This is one of my favorite dishes. I originally learned how to make it from a fabulous cook (@kitchenlee-way) in upstate NY. Having just gone gluten-free this old-world Mediterranean dish stole my heart. It is rich and sweet and easy to make. I spent an entire winter eating Farinata with a vegan caser salad. I suggest throwing this magical dish into your rotation. It works well as a side dish, a pizza crust, a bread substitute, or a picnic snack.
Chick-Pea Bread, Farinata
Author: Medicinal Diet
- 1-2 Onions, halved and thinly sliced
- 2 Cup chic pea flower, sifted
- 2½ Cup warm water
- ½ olive oil
- 2 t sea salt
- 1 T fresh cracked black pepper
- Fresh or dried Rosemary
- Sift the chick flour into a bowl.
- Slowly add and whisk the warm water.
- Add the olive oil, salt, and pepper.
- Cover the bowl with a towel or plate and let rest for at least 1 hour (or up to twelve hours in-refrigerated).
- While the batter is resting, slice the onions into think crescents and toss into a hot skilled with some more olive oil and salt, caramelized onions until they are soft, sweet, and brown.
- To Bake:
- Pre heat the oven to 500. Pre-heat a cast iron skillet for five minutes in the oven before pouring in the batter.
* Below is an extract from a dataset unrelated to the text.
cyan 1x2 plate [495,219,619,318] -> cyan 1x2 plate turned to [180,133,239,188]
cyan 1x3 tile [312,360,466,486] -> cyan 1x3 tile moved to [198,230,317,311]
This will create an extra textured crust. Pour the batter into the skillet with the onions and bake until the batter is set and browed on top, it should start to crack on top.
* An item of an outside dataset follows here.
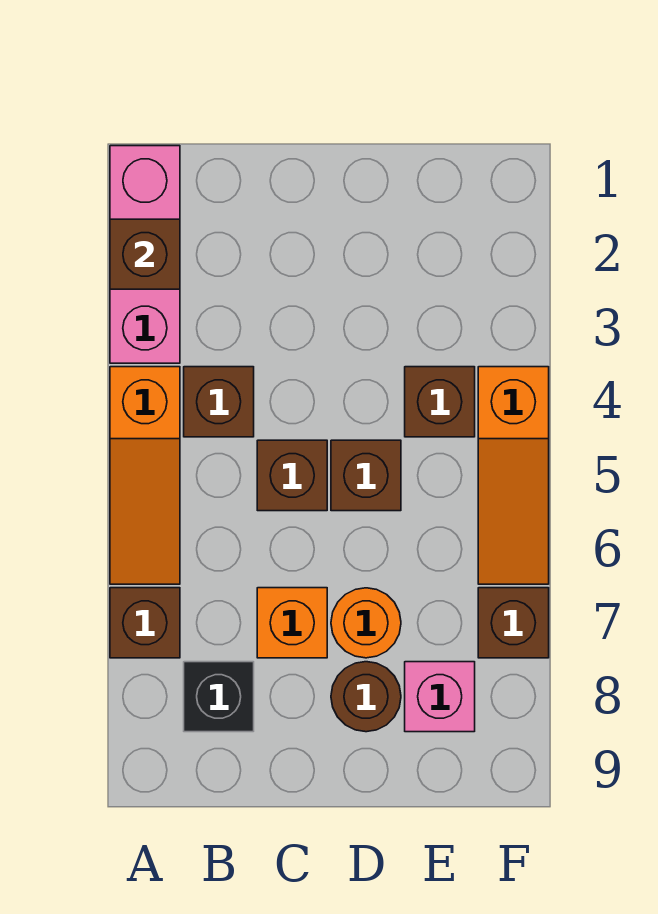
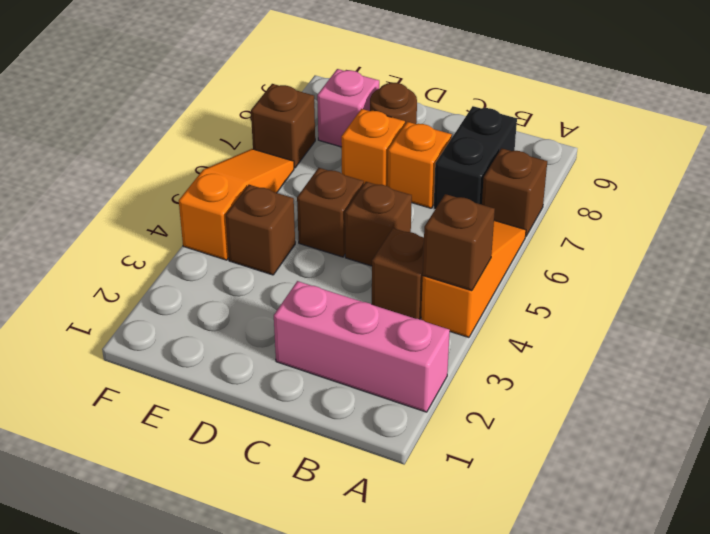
pink 1x3 brick [110,146,180,363] -> pink 1x3 brick turned to [274,281,450,412]
brown 1x1 brick [110,219,180,289] -> brown 1x1 brick moved to [423,194,495,291]
black 1x1 brick [184,662,254,732] -> black 1x2 brick [434,106,517,209]
orange 1x1 round brick [331,588,401,658] -> orange 1x1 brick [341,109,405,186]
- You can brush more oil on top and add flake salt and or a round of herbs. I like maldon salt and cook it under the broiler for another couple minutes.
- Farinata can take a bit of time to firm up, and can take as long as 20 minutes to set.
- This recipe works with a 12 inch cast iron skillet
Mushrooms, garlic, capers make great additions to this recipe.